Passage:
= Beginning of Section =
# Two Lawrence Auxiliaries Fired Over Website



## Inspector (Nov 13, 2006)

Two auxiliary officers in the Lawrence Police Department have been fired by Police Chief John Romero for creating an unauthorized web site that included the official department emblem and photos of scantily clad women.

Romero told the Eagle-Tribune of Lawrence that Joe Dethamphavane, 27, of Lowell, and David Russell, 28, of Haverhill, were dismissed for improper conduct that jeopardized the department's reputation and public image.


----------



## TopCop24 (Jul 11, 2005)

I'm mad their myspace site isn't up anymore...scantillay clad females


----------



## SOT (Jul 30, 2004)

I think both of them post here...and have posted in the hot babes thread.


----------



## KozmoKramer (Apr 25, 2004)

Man - that was quick... Didn't the story just brake on Wednesday?


----------



## 4ransom (Mar 1, 2006)

Chief Romero doesn't mess around I guess


----------



## Mikey682 (May 2, 2002)
= End of Section =
Exercise data:
= Beginning of Section =
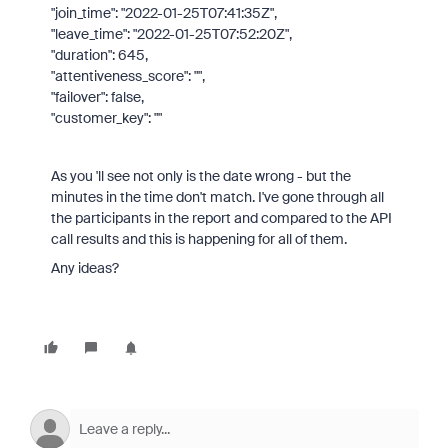
"join_time": "2022-01-25T07:41:35Z",
"leave_time": "2022-01-25T07:52:20Z",
"duration": 645,
"attentiveness_score": "",
"failover": false,
"customer_key": ""
As you 'll see not only is the date wrong - but the
minutes in the time don't match. I've gone through all
the participants in the report and compared to the API
call results and this is happening for all of them.
Any ideas?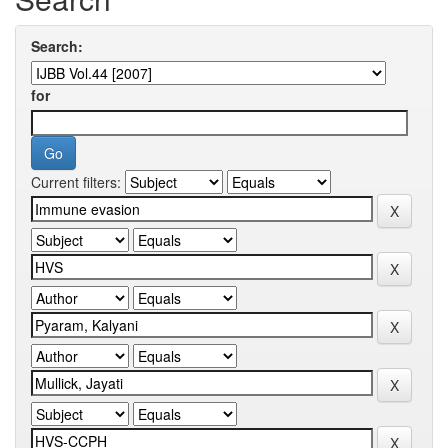
Search:
for
Current filters: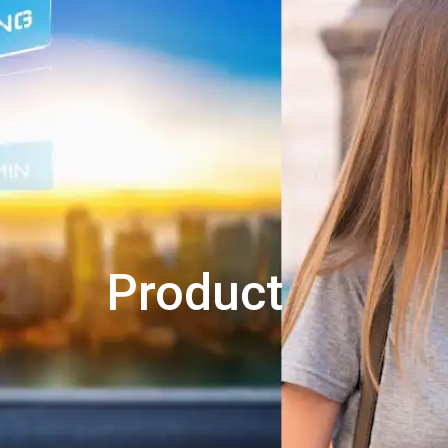
Product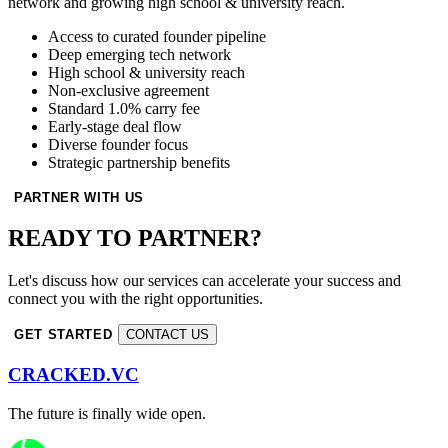
network and growing high school & university reach.
Access to curated founder pipeline
Deep emerging tech network
High school & university reach
Non-exclusive agreement
Standard 1.0% carry fee
Early-stage deal flow
Diverse founder focus
Strategic partnership benefits
PARTNER WITH US
READY TO PARTNER?
Let's discuss how our services can accelerate your success and
connect you with the right opportunities.
GET STARTED
CONTACT US
CRACKED.VC
The future is finally wide open.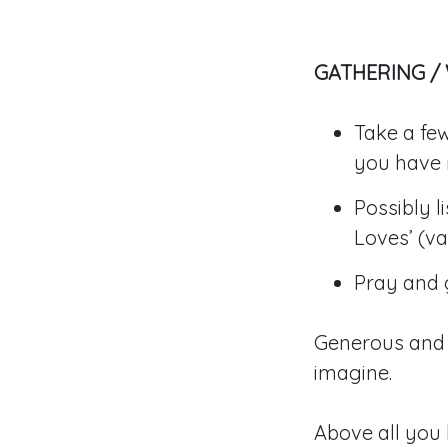
GATHERING /
Take a few
you have 
Possibly 
Loves’ (var
Pray and g
Generous and 
imagine.
Above all you 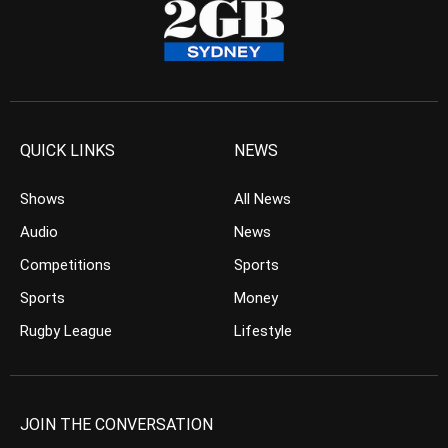
QUICK LINKS
NEWS
Shows
All News
Audio
News
Competitions
Sports
Sports
Money
Rugby League
Lifestyle
JOIN THE CONVERSATION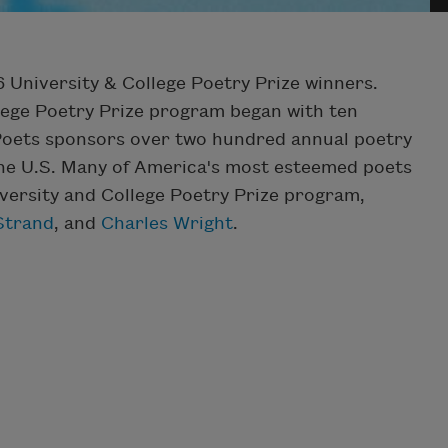
 University & College Poetry Prize winners.
llege Poetry Prize program began with ten
Poets sponsors over two hundred annual poetry
 the U.S. Many of America's most esteemed poets
iversity and College Poetry Prize program,
Strand
, and
Charles Wright
.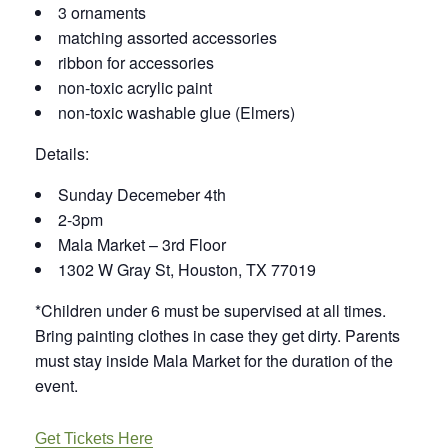
3 ornaments
matching assorted accessories
ribbon for accessories
non-toxic acrylic paint
non-toxic washable glue (Elmers)
Details:
Sunday Decemeber 4th
2-3pm
Mala Market – 3rd Floor
1302 W Gray St, Houston, TX 77019
*Children under 6 must be supervised at all times.
Bring painting clothes in case they get dirty. Parents
must stay inside Mala Market for the duration of the
event.
Get Tickets Here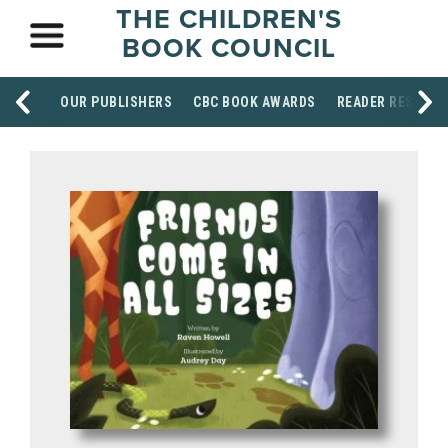
THE CHILDREN'S
BOOK COUNCIL
OUR PUBLISHERS
CBC BOOK AWARDS
READER RESOUR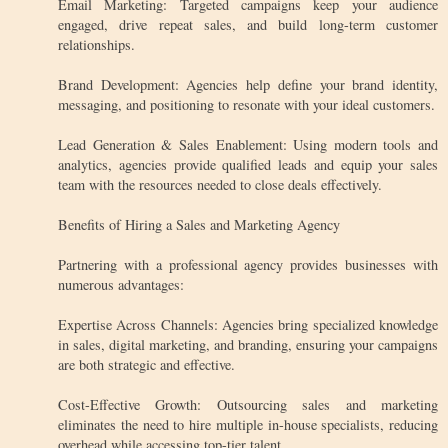
Email Marketing: Targeted campaigns keep your audience
engaged, drive repeat sales, and build long-term customer
relationships.
Brand Development: Agencies help define your brand identity,
messaging, and positioning to resonate with your ideal customers.
Lead Generation & Sales Enablement: Using modern tools and
analytics, agencies provide qualified leads and equip your sales
team with the resources needed to close deals effectively.
Benefits of Hiring a Sales and Marketing Agency
Partnering with a professional agency provides businesses with
numerous advantages:
Expertise Across Channels: Agencies bring specialized knowledge
in sales, digital marketing, and branding, ensuring your campaigns
are both strategic and effective.
Cost-Effective Growth: Outsourcing sales and marketing
eliminates the need to hire multiple in-house specialists, reducing
overhead while accessing top-tier talent.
= End of Section =
Exercise: Copy the forum thread from "I think both" to "brake on Wednesday?", putting "Tuesday" wherever "Wednesday" appears.

Result of the exercise:
I think both of them post here...and have posted in the hot babes thread.


----------



## KozmoKramer (Apr 25, 2004)

Man - that was quick... Didn't the story just brake on Tuesday?